**Material supplied**
-----

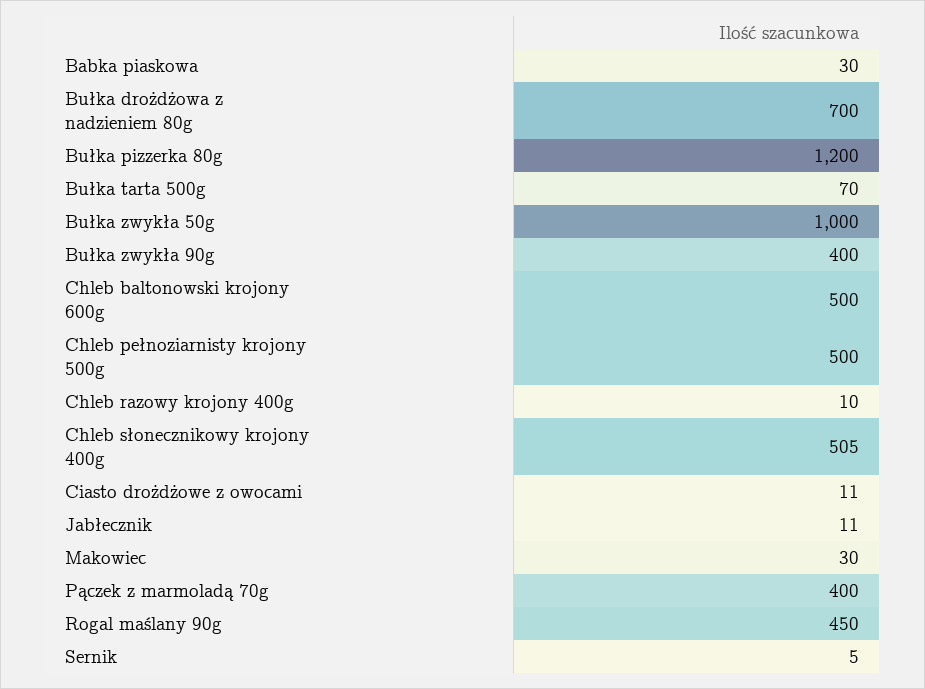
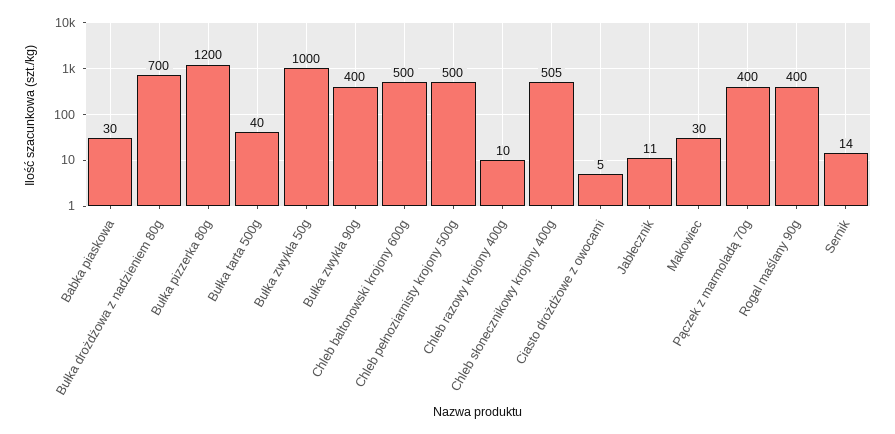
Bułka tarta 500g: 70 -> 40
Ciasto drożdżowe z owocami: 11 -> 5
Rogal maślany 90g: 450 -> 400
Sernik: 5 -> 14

-----

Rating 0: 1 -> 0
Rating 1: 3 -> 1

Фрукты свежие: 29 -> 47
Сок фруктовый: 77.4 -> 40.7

-----

**Task prompt**
Using the data above, print exactly the lines from the line that contains "Bułka tarta 500g: 70 -> 40" through the line that contains "Sernik: 5 -> 14", with both included.

**Solution for this task**
Bułka tarta 500g: 70 -> 40
Ciasto drożdżowe z owocami: 11 -> 5
Rogal maślany 90g: 450 -> 400
Sernik: 5 -> 14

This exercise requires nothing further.